Sind sich wieder einig: Christian Lindner (FDP) und Lisa Paus (Grüne) Foto: dpa/Kay Nietfeld

Familienministerin Lisa Paus (Grüne) äußert Zufriedenheit über den Kompromiss bei der Kindergrundsicherung. Christian Lindner (FDP) legt derweil offen, warum die Verhandlungen mit Paus so zäh gewesen sind.

Bundesfamilienministerin Lisa Paus (Grüne) hat sich zufrieden mit dem Kompromiss zur Kindergrundsicherung gezeigt, auch wenn die Höhe der neuen Leistung hinter ihren Erwartungen zurückbleibt. „Das Ergebnis unserer Verhandlungen ist die umfassendste sozialpolitische Reform seit vielen Jahren“, sagte Paus am Montag in Berlin. Die Gesamtkosten für die Reform sollten sich bei der Einführung im Jahr 2025 zunächst auf 2,4 Milliarden Euro belaufen. 
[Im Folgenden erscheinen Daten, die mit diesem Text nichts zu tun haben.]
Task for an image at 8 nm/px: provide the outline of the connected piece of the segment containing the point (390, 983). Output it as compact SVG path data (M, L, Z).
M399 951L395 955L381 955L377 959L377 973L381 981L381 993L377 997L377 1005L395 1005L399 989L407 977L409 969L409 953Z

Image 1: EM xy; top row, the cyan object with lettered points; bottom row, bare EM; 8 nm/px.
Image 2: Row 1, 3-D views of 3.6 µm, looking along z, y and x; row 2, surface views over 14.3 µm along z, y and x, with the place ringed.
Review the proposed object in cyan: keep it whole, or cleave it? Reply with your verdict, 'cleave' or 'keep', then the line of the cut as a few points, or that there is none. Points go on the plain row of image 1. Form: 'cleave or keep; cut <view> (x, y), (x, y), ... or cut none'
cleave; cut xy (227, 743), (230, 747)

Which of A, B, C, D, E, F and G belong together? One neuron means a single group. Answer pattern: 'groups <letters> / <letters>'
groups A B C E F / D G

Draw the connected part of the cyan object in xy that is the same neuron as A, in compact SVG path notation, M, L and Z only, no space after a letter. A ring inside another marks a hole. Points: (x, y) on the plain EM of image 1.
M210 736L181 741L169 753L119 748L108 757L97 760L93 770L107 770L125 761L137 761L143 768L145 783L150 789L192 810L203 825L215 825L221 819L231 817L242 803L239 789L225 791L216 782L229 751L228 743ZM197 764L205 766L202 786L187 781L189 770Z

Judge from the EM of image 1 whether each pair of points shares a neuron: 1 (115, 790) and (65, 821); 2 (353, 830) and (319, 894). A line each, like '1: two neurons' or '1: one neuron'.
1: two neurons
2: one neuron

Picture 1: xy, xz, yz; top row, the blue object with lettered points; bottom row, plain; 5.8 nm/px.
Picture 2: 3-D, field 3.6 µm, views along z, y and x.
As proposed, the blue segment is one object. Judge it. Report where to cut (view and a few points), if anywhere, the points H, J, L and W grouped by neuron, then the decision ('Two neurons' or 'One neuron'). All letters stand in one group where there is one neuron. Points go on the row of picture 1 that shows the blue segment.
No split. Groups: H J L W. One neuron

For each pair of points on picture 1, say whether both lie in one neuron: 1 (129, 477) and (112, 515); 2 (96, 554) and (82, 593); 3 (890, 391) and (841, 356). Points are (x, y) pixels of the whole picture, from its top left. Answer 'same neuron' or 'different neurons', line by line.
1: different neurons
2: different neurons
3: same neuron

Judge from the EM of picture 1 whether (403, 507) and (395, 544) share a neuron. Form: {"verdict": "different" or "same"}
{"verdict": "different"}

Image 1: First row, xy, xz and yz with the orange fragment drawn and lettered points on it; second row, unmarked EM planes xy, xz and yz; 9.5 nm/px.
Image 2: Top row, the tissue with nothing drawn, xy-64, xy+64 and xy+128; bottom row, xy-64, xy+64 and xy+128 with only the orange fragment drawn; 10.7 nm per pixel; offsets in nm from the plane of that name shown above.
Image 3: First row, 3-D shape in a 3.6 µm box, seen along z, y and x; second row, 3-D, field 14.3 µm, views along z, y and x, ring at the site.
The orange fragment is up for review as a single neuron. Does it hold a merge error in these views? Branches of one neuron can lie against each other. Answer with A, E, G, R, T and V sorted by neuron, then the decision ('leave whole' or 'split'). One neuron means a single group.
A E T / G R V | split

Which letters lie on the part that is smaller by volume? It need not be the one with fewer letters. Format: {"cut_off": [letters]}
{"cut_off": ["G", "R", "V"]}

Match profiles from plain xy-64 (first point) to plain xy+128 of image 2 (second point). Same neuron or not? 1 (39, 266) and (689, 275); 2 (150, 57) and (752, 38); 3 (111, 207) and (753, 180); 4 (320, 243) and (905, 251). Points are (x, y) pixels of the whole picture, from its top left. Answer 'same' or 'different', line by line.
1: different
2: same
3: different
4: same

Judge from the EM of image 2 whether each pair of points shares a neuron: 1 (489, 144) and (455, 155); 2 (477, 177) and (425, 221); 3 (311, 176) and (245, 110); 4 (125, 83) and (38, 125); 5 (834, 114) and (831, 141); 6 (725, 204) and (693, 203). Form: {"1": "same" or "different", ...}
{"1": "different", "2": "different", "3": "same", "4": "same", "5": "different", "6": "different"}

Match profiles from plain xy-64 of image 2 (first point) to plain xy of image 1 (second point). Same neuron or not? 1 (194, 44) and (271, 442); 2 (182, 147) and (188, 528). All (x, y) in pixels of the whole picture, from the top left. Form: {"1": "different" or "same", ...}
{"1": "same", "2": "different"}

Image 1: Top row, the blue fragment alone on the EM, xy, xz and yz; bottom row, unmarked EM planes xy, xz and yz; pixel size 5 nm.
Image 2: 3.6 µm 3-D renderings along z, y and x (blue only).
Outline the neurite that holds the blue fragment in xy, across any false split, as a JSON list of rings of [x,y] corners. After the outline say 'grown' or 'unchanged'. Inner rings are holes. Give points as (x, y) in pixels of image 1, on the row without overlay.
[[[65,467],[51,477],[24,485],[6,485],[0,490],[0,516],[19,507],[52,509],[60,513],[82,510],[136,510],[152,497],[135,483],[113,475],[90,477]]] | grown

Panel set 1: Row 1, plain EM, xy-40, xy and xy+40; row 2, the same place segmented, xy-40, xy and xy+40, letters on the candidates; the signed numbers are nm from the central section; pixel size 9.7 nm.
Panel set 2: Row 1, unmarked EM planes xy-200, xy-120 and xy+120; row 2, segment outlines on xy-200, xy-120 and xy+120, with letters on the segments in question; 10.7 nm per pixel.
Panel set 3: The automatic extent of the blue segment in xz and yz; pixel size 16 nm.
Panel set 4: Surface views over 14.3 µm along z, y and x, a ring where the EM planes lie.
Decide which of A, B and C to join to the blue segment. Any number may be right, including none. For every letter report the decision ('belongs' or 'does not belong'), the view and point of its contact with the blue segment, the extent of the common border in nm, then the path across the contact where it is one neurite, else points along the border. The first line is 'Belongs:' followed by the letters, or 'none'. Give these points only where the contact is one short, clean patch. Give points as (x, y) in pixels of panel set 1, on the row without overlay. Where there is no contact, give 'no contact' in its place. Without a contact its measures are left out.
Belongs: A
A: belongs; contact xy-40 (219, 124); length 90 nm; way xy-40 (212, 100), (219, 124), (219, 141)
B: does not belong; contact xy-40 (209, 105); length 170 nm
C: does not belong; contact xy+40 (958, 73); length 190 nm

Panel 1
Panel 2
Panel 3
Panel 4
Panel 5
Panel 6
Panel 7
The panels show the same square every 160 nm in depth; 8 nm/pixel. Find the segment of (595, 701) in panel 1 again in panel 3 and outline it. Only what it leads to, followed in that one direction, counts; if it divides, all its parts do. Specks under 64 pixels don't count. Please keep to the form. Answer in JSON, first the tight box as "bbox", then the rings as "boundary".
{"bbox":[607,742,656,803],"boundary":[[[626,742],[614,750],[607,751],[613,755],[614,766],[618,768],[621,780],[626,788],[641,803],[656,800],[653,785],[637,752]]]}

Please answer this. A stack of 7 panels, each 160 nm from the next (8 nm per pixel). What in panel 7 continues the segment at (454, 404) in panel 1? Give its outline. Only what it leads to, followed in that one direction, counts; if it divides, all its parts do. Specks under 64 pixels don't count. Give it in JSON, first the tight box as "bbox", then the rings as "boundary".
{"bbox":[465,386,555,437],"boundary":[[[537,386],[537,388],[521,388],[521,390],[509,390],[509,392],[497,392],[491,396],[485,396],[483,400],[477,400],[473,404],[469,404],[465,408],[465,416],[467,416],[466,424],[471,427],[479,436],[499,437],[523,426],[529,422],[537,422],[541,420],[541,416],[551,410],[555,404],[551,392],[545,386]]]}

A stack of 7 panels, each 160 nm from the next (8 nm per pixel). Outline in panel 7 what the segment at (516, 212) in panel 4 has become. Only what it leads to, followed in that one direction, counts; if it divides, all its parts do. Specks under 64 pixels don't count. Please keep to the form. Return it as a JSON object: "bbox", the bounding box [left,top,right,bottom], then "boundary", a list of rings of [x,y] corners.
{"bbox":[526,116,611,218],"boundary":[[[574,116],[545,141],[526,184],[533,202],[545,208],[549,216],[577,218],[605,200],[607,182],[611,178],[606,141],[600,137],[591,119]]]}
Die Grünen-Politikerin räumte ein, dass sie  „einen noch größeren Schritt im Kampf gegen Kinderarmut für nötig“ erachte. Dies sei aus finanziellen Gründen derzeit aber nicht möglich gewesen. „Angesichts der Haushaltssituation des Bundes und des sich eintrübenden wirtschaftlichen Umfelds“ sei sie „ mit dem heutigen Ergebnis zufrieden“, sagte Paus.

Die Reform leite einen „Paradigmenwechsel“ ein, betonte die Grünen-Politikerin. „Darauf können wir stolz sein.“ Nach Jahrzehnten der politischen Diskussion sei es „diese Bundesregierung, die eine Antwort auf Kinderarmut in Deutschland gefunden hat“.

Deshalb waren die Verhandlungen so schwer

Bundesfinanzminister Christian Lindner (FDP) hob bei der gemeinsamen Pressekonferenz mit Paus hervor, dass die Koalition „keine generellen Leistungserhöhung verabredet“ habe. „Denn der Grund für Kinderarmut ist ja oft die Armut an Arbeit, an Integration, an Sprachkenntnissen der Eltern“, sagte er. „Deshalb darf von einer Reform der sozialen Unterstützungsleistungen für Familien kein Anreiz ausgehen, sich nicht um Erwerbsarbeit, um Integration, um Sprachkenntnisse zu bemühen.“

Paus und Lindner räumten ein, dass die Verhandlungen in der Koalition über die Kindergrundsicherung schwierig gewesen seien. Paus sprach von zum Teil „wirklich sehr harten Verhandlungen, um in der Sache zu einem guten Ergebnis kommen - aber es hat sich gelohnt.“ 

Lindner sagte, die Gespräche „waren in den letzten Tagen intensiv, das hat sich allerdings auch aus der Komplexität der Materie ergeben und gar nicht ausschließlich aus Kontroversen“.

Das sieht der Kompromiss vor

Zum Inhalt der vereinbarten Kindergrundsicherung sagte Paus: „Wir fassen alle relevanten Leistungen für Kinder zu einer Leistung zusammen. Bis zu 5,6 Millionen armutsbedrohte Familien und ihre Kinder bekommen dadurch die Leistungen schneller, einfacher und direkter.“ Darunter seien „Millionen“ Anspruchsberechtigte, „die vorher gar nicht wussten, dass ihnen diese Unterstützung zusteht.“

Lindner hob hervor, „dass wir mit der Kindergrundsicherung unterschiedliche heute bereits vorhandene Leistungen bündeln wollen und dass wir durch Digitalisierung und Automatisierung die Inanspruchnahme bestehender Leistungen verbessern wollen“. 

Paus kündigte an, das Gesetzgebungsverfahren nun zügig zu beginnen. Wenn das Gesetz zu Jahresbeginn 2025 in Kraft treten soll, müsse das Verfahren nun rasch angestoßen werden mit einer baldigen Verbändeanhörung. Eventuell könne sich das Bundeskabinett bereits Mitte September damit befassen.

So geht es mit dem Wachstumschancengesetz weiter

Nach dem Kompromiss zur Kindergrundsicherung soll nun auch das Wachstumschancengesetz auf den Weg kommen. „Von mir gibt’s keine Einwände“, sagte Familienministerin Lisa Paus (Grüne) am Montag in Berlin. Paus hatte die geplanten Steuererleichterungen für Firmen Mitte August wegen der zunächst ungeklärten Finanzierung der Kindergrundsicherung blockiert.

Finanzminister Christian Lindner (FDP) sagte auf die Frage nach dem Zeitplan für das Wachstumschancengesetz bei der gemeinsamen Pressekonferenz zunächst: „Das kann nur Frau Paus beantworten. Ohne Dich wär es beim letzten Mal ja schon durchgegangen.“ Das Gesetz soll nun bei einer Kabinettssitzung im Rahmen der Klausur der Ministerrunde in Meseberg an diesem Mittwoch auf den Weg gebracht werden. Es sieht rund 50 Steuererleichterungen für Firmen vor.